一昨日に茨城県で起きた竜巻による被害の映像は衝撃的でした。
昨年の地震で自然の力をまざまざと見せ付けられたばかりなのに、またしても多くの人が家を失うことに…
明日何が起こるかわからない。
わかっていても、なかなか意識を変えるって難しいですよね。
GW(ゴールデンウィーク)中には山での遭難事故も多発しました。
山の天気は変わりやすい…わかっているはずなのに。
中にはベテラン登山家の方もいらっしゃったとか。
GWも人間の立てた計画も、自然には関係ないですからね。
十年かけた計画だろうと、その日の天候が悪ければ中止にする。
その昔、長野県警察本部が山で遭難した人の遺族の手記を集め、「山に祈る」という小冊子を発行して、遭難防止を訴えたことがあったそうです。
その手記の巻頭に載った文章を使い、合唱組曲として男声ボーカルグループ、ダークダックスが清水修氏に作詞作曲を依頼した曲が、「山に祈る」という題名で、今も歌われています。

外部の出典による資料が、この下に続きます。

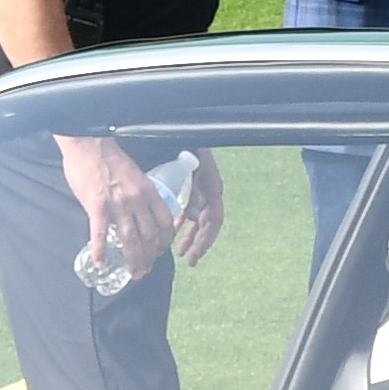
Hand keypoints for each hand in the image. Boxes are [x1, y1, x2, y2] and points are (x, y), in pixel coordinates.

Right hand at [57, 132, 174, 283]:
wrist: (89, 144)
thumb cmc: (109, 158)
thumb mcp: (135, 175)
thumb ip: (140, 195)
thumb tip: (140, 213)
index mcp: (148, 191)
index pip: (165, 223)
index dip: (164, 242)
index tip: (159, 251)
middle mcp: (137, 200)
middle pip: (149, 237)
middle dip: (150, 258)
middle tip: (145, 270)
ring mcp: (118, 205)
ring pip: (131, 240)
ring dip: (134, 261)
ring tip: (133, 274)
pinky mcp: (97, 207)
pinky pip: (100, 235)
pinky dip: (100, 252)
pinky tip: (100, 264)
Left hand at [172, 142, 224, 264]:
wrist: (181, 129)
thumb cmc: (185, 145)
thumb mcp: (191, 167)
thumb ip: (193, 191)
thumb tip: (192, 216)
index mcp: (212, 187)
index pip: (214, 220)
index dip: (206, 239)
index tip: (195, 254)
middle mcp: (210, 191)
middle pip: (208, 223)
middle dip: (199, 243)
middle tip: (189, 260)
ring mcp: (202, 190)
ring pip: (200, 219)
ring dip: (191, 236)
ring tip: (181, 252)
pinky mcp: (194, 187)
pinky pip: (191, 210)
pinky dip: (183, 222)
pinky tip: (174, 230)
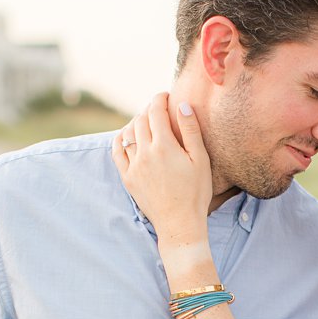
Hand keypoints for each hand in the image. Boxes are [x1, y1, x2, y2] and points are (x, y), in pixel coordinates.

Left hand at [112, 94, 213, 249]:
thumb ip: (190, 130)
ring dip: (135, 122)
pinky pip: (117, 152)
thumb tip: (182, 105)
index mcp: (164, 146)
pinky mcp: (127, 178)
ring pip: (127, 133)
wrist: (179, 223)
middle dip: (149, 109)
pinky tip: (127, 136)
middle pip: (140, 120)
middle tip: (159, 108)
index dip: (159, 98)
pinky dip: (120, 139)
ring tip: (146, 121)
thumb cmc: (195, 192)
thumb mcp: (200, 159)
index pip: (155, 111)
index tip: (165, 95)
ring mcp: (133, 166)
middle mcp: (144, 153)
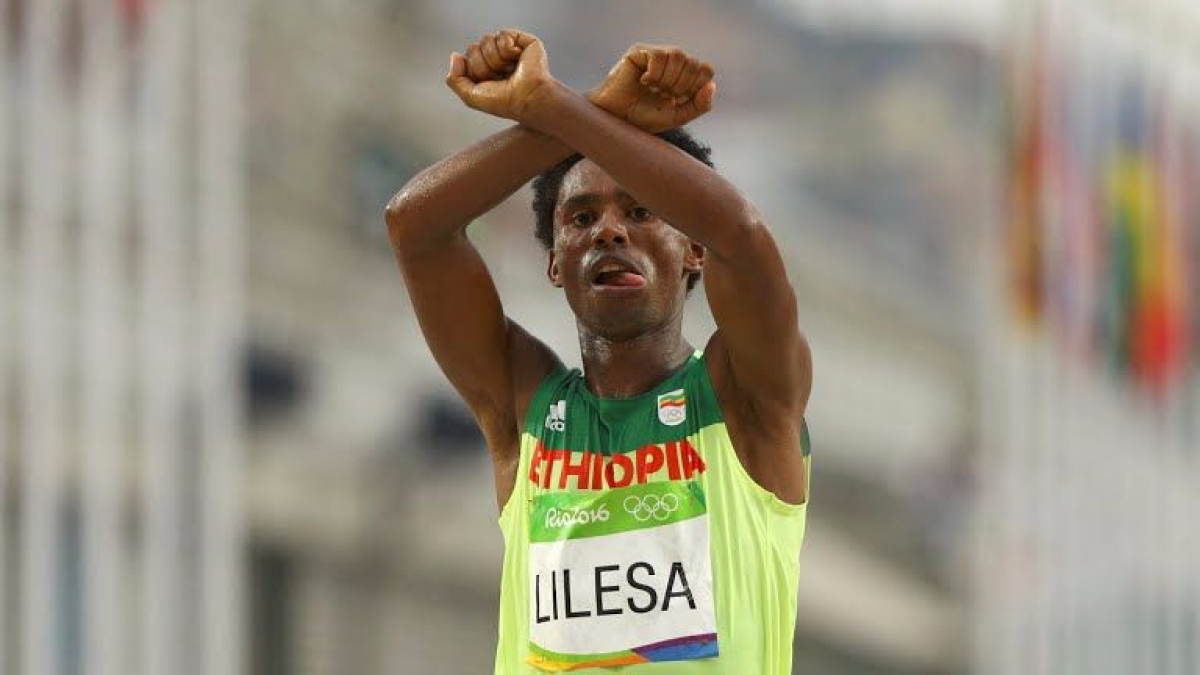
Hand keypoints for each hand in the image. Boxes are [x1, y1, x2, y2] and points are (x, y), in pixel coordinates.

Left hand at [446, 30, 557, 122]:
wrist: (526, 98)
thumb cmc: (504, 102)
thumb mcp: (470, 96)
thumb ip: (454, 79)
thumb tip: (455, 55)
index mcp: (485, 71)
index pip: (467, 58)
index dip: (473, 70)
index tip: (487, 83)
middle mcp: (497, 59)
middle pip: (474, 48)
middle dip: (483, 65)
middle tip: (499, 77)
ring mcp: (509, 49)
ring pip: (486, 40)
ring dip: (495, 59)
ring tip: (510, 69)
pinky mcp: (522, 41)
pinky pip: (502, 35)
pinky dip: (507, 49)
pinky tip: (517, 58)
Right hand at [588, 44, 715, 132]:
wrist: (616, 120)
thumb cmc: (643, 118)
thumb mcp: (677, 116)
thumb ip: (699, 105)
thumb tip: (711, 85)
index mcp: (683, 75)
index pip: (705, 70)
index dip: (695, 87)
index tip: (677, 99)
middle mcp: (672, 62)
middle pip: (694, 63)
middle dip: (680, 86)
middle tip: (662, 95)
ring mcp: (656, 54)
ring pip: (678, 55)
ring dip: (668, 79)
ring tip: (653, 89)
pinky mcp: (640, 51)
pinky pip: (660, 55)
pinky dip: (655, 74)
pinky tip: (643, 82)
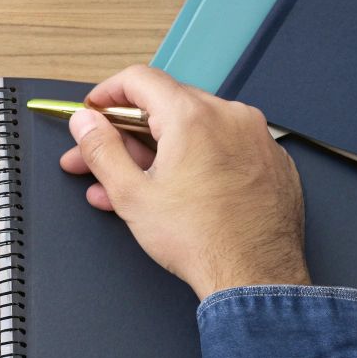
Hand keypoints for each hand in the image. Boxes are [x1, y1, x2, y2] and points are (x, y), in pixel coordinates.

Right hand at [58, 64, 308, 300]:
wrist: (255, 277)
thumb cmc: (201, 240)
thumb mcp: (132, 194)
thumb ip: (101, 149)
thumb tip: (85, 122)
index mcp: (193, 116)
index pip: (139, 79)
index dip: (106, 94)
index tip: (92, 112)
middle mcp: (230, 116)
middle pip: (166, 105)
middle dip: (127, 132)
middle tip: (100, 158)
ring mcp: (256, 138)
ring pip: (194, 129)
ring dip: (158, 150)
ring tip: (131, 184)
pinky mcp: (271, 161)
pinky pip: (224, 147)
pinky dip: (196, 159)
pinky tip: (175, 189)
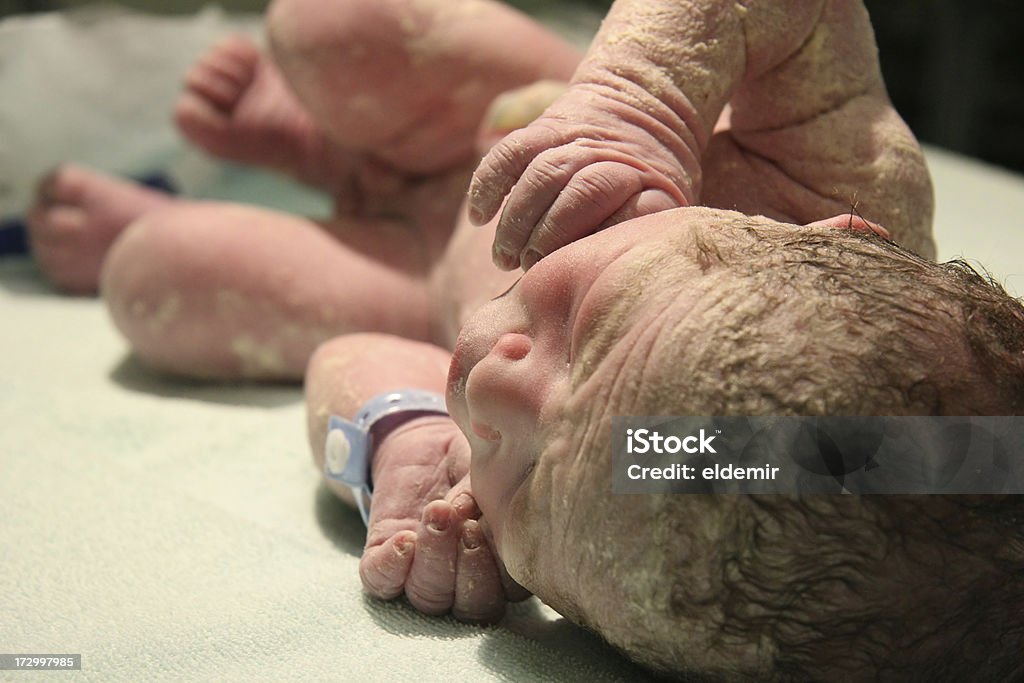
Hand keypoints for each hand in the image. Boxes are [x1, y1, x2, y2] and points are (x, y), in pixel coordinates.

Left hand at [358, 414, 526, 621]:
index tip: (496, 525)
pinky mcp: (384, 563)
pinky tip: (404, 537)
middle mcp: (464, 581)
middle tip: (468, 527)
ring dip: (435, 558)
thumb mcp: (490, 466)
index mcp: (502, 565)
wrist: (427, 446)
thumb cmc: (472, 460)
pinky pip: (382, 583)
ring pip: (430, 597)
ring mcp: (422, 576)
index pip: (511, 589)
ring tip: (438, 512)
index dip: (504, 565)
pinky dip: (392, 565)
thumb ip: (490, 491)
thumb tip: (470, 508)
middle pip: (473, 606)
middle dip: (472, 572)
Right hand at [468, 83, 695, 270]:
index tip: (572, 271)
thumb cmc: (645, 187)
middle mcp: (617, 158)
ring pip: (541, 176)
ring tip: (503, 258)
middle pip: (582, 194)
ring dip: (515, 223)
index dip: (594, 246)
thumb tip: (604, 282)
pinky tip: (478, 217)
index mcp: (654, 185)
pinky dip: (489, 185)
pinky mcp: (547, 126)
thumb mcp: (663, 212)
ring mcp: (580, 139)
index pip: (628, 215)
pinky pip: (511, 152)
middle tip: (529, 268)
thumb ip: (638, 240)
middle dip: (548, 238)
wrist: (639, 110)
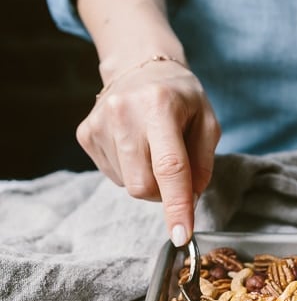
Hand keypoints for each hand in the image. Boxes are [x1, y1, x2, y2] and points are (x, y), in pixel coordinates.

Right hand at [76, 60, 220, 245]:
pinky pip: (113, 175)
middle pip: (143, 186)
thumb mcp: (207, 121)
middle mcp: (124, 112)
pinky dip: (130, 169)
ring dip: (147, 178)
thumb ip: (203, 163)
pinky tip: (134, 144)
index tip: (181, 236)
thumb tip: (190, 200)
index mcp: (160, 105)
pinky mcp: (85, 133)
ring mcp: (99, 123)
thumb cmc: (180, 97)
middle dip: (163, 192)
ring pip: (128, 185)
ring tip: (152, 146)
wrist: (140, 65)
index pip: (170, 167)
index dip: (176, 206)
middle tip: (174, 170)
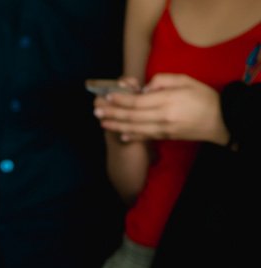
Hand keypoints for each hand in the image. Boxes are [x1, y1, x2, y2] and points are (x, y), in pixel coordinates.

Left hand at [94, 73, 228, 144]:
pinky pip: (145, 137)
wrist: (221, 120)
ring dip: (116, 125)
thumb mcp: (186, 81)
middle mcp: (163, 116)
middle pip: (131, 116)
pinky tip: (121, 135)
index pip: (137, 101)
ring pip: (135, 128)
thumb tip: (145, 88)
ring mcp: (164, 129)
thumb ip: (163, 81)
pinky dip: (132, 136)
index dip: (120, 99)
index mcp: (168, 100)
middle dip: (112, 113)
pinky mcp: (166, 137)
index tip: (107, 96)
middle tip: (96, 109)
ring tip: (102, 121)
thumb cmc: (204, 97)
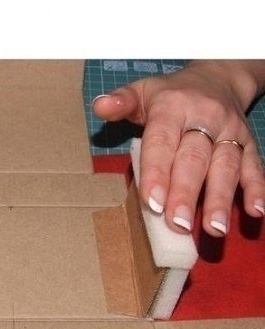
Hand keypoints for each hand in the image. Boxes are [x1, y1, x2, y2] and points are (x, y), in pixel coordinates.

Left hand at [92, 61, 264, 236]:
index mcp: (172, 107)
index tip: (152, 202)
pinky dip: (256, 189)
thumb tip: (100, 106)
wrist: (217, 79)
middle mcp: (205, 118)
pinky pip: (253, 166)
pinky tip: (255, 212)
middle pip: (194, 159)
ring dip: (220, 198)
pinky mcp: (248, 143)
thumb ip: (121, 101)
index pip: (162, 142)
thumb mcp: (142, 92)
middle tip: (177, 223)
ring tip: (214, 228)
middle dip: (185, 193)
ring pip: (225, 166)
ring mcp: (229, 131)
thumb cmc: (170, 96)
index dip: (157, 172)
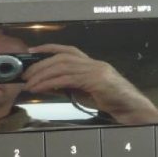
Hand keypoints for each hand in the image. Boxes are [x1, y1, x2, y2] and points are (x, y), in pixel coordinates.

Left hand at [23, 44, 157, 124]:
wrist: (131, 108)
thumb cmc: (110, 102)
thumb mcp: (86, 92)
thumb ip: (69, 86)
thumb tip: (49, 85)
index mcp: (92, 64)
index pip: (67, 50)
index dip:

遭難した大学生が残した登山日記、そして遺族である母親の手記が朗読という形で合唱の合間に挿入されるのですが、間奏に朗読されるその手記と合唱の一部を少しだけ引用してみましょう…
(朗読)
あれから一年経ちました。
あの日、庭の梅の花が咲いて、春を告げていまいた。
あと二日経てば、お前が山から帰ってくるはずなので、母さんは、お前の机の花びんに押しておこうと、梅のひと枝を折りとりました。(中略)
その時です。忘れもしません。ほんとうにその時でした。
一通の電報が、母さんを地獄の底へ突き落としてしまいました。
手にした梅の枝をとり落としたのにも気付かなかったのです。
母さんの心の中のものを、何もかも一どきに変えてしまったのです。
遭難。お前が山で遭難したのです。
(朗読)
早くみなに会いたかった。大天井まで来る。キャンプは近い。
吹雪でトレースわからず。十六時、ビバーク地探す。
山の天候のカンをあやまったようだ。きょうはビパークか。
(朗読)
三月五日。午前七時五分。依然として吹雪おさまらず。
昨日の五時より十四時間と十五分たった。
昨夜は六時間ほど眠ったが、場所がよくないので寝苦しかった。
寒い。
(朗読)
大学の卒業を前にして、就職も決まったというのに、誠は逝ってしまった。
悪夢なら醒めることもありましょう。
「お母さん、只今!」という元気な声が、今にも戸口から聞こえてくるようです。
お嫁さんや結婚式場のことまで想像して、母さんの胸は幸福にふくらんでいました。
だのに、だのに……
(朗読)
十二時二十五分、依然、吹雪はげし。この吹雪は永くは続くまい。
明日はよくなろう。寒い。がまんが大切。(中略)
十五時十五分。吹雪おとろえず。視界きかず。
なぜ一人で無理をしたのか。
下半身が凍って動かない。
お母さんのことを思うとどうしても帰りたい。
(合唱)
お母さん、ごめんなさい。
やさしいお母さん、ごめんなさい。
ゆたか、やすし、順子よ、すまぬ。
お母さんをたのむ。
(朗読)
手の指、凍傷で、思うことの千分の一も書けず。
全身ふるえ。
ねむい。
(合唱)
お母さん、ごめんなさい。
やさしいお母さん、ごめんなさい。
さきに死ぬのを許して下さい。
(朗読)
山でうぬぼれず、つねに自重すること。
(合唱)
お母さん、ごめんなさい。
やさしいお母さん、ごめんなさい。
もう10年以上昔のことですが、私の実家の隣のおじいさんも、慣れた山にキノコ採りに出かけたまま、行方不明になり、未だに見つかっていません。
何十年も山で仕事をしてきた人でした。
うぬぼれず、つねに自重し、万一のために準備する。
難しいですが、意識のどっかに持ち続けていたいと思います。
山登りだけじゃなくて、車の運転とか、火の始末でも。
涙が止まらないでしょう。
うぬぼれず、つねに自重し、万一のために準備する。
そうですね、その通りです。
「自分は大丈夫」と思ってしまう。
「油断大敵」
いくつかあるのですが、やっぱりジーンときてしまいました。
本物の迫力というか、実際に残されていた日記や手記に書かれた言葉なだけに、胸を打つものがありました。
「自分は大丈夫」というその油断が危ないんですよね。
今回の竜巻といい、自然の力はやっぱり恐ろしいです。
謙虚な気持ちで万一に備える大切さを学びました。